Change of Heart: Recorded in late 1982 for a proposed album of 12" mixes. This project was abandoned after Haig signed to Island Records.

Fear And Dancing: Recorded for the unreleased Island album sometime in 1984. Produced with Alan Rankine. This track was also included on the European Sun compilation album from 1988.

The Executioner: Collaboration with Cabaret Voltaire recorded in 1984 and at one stage intended for release as a single. This track is also included on the European Sun compilation album from 1988.

Love Eternal (12" Mix): Released in March 1986 on Les Disques Du Crepuscule. Produced with Alan Rankine.

The Only Truth (U.S. Remix): Released as a 12" single on Island Records in October 1984. Jointly produced by New Order stalwart Bernard Sumner and Donald Johnson of A Certain Ratio. Sumner and Johnson also play guitar and percussion respectively.

This Dying Flame (12" Mix): Previously unreleased. Co-produced with Alan Rankine.

Heaven Help You Now (Mantronik Mix): Only previously appeared as an extra track on the "Surrender" CD single in 1993. Additional production and remix by Mantronik in New York City.

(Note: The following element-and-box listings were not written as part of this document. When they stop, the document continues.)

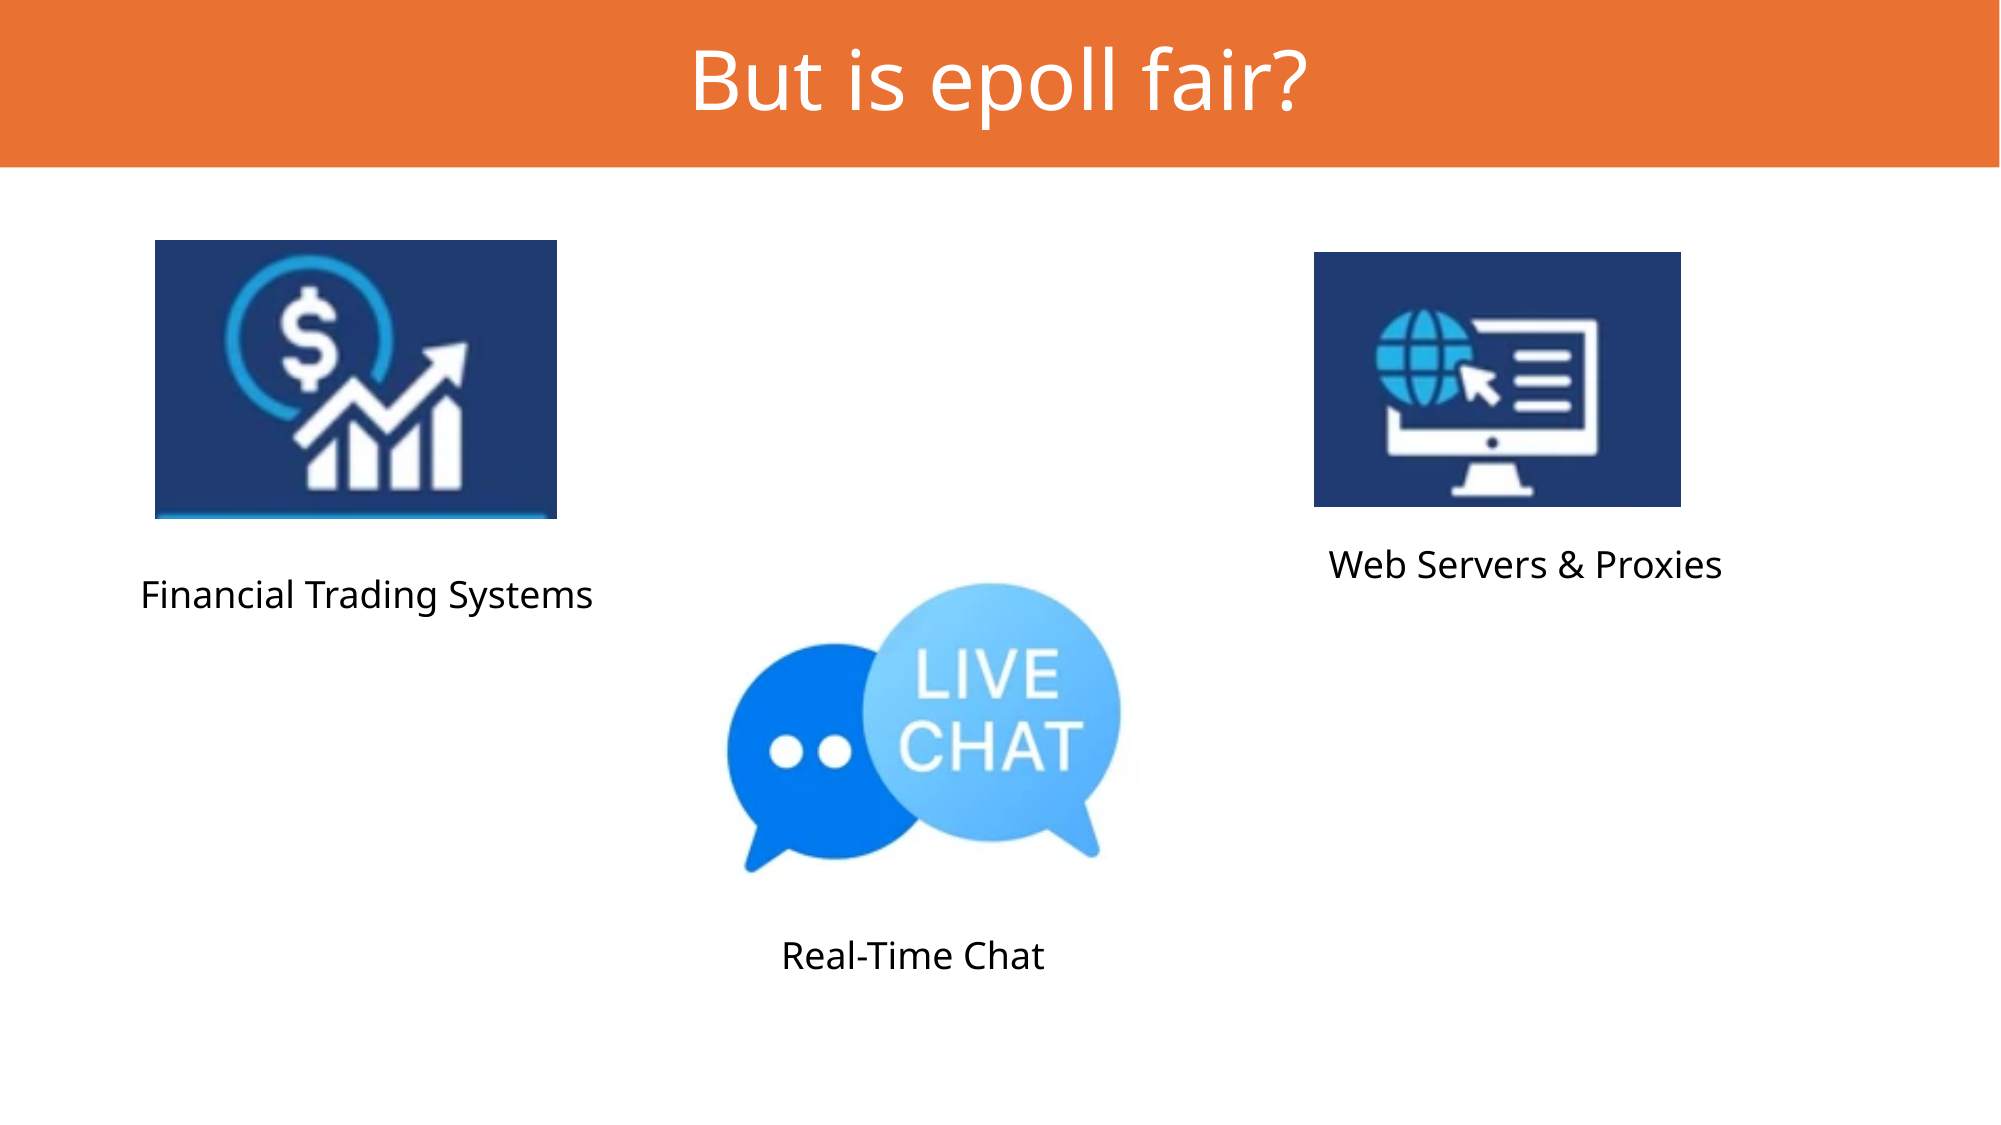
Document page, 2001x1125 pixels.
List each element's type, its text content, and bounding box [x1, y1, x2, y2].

text_box Web Servers & Proxies [1313, 533, 1921, 594]
picture [155, 240, 557, 519]
title But is epoll fair? [0, 0, 2000, 168]
picture [703, 563, 1144, 898]
text_box Financial Trading Systems [125, 563, 703, 624]
picture [1314, 252, 1681, 507]
text_box Real-Time Chat [766, 924, 1373, 986]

Reach The Top and Swinging For You: Recorded in Brussels in September 1987. The third song from this session, "Torchomatic" was released as a 12" single in October 1988. "Reach The Top" was recorded by Billy MacKenzie for The Glamour Chase album, which was not released until after MacKenzie's death.

The Electrician and The Shining: Taken from the Finitribe album Sleazy Listening, recorded in 1998. "The Shining" is dedicated to Billy MacKenzie.

Psycho San Jose: Recorded in Edinburgh in Summer 1987. Previously appeared on the European Sun compilation album from 1988.